Medical resource utilisation was analysed in terms of hospitalisation, outpatient visits, primary care visits, transportation, surgical procedures, diagnostic tests and pharmacotherapy. Pharmacotherapy costs were estimated using conservative dosage estimates as per the drug label [12] for the following classes: antihypertensives, phosphate binders, erythropoiesis-stimulating agents (ESAs), analgesics for kidney pain, vitamin D analogues and immunosuppressive agents.

Indirect costs included informal care and productivity loss. Cost of informal care was based on hours of help from family and friends in the patient’s home and calculated using data on average national gross earnings. Productivity loss was estimated using the human capital approach, taking the patient’s perspective and counting every lost hour of work as lost production and income [42]. Age- and sex-dependent gross earnings and employment rates were obtained from official statistics offices in each country, with employment overheads and benefits added on top. It was assumed that ADPKD patients would have had the same employment rate as the general population had they not been ill.

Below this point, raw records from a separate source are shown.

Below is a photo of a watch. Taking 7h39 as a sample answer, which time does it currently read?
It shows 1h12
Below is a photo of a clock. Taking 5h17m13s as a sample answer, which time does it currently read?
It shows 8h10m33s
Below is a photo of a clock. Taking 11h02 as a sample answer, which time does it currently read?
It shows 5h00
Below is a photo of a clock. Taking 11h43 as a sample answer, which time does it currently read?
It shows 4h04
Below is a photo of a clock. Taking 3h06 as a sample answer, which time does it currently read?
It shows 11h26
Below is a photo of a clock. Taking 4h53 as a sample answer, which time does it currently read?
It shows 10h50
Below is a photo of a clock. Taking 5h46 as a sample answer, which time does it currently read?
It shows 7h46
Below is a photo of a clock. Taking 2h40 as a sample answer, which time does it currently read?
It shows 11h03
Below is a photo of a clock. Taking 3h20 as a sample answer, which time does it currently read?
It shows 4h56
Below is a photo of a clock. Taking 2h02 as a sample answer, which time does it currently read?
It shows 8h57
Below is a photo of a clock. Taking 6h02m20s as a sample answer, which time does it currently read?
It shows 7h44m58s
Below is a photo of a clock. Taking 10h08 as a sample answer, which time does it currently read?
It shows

Annual cost estimates were derived using national cost data and expressed in the local currency of each respective country (2014 values).

Statistical analyses

Summary statistics were calculated, including means and standard deviations (SDs) for continuous variables and frequency distributions for categorical variables. We presented costs as means and used non-parametric bootstrapping procedures to derive 95% confidence intervals. Differences across strata were evaluated using the Kruskal–Wallis and χ2/Fisher’s exact tests as appropriate. Resource utilisation in the past four weeks, as captured in the self-administered questionnaire, was extrapolated to one year. Data management and analysis were performed using Stata 12.1 (StataCorp LP, College Station, TX, USA).

Results

Demographic and clinical characteristics

A total of 266 patients were contacted. Of these 243 (91%) provided consent to participate and were enrolled into the four disease strata: CKD stages 1–3 (n = 64), CKD stages 4–5 (n = 55), transplant (n = 61), and dialysis (n = 63). Overall, 241 (99%) of participants completed the questionnaire.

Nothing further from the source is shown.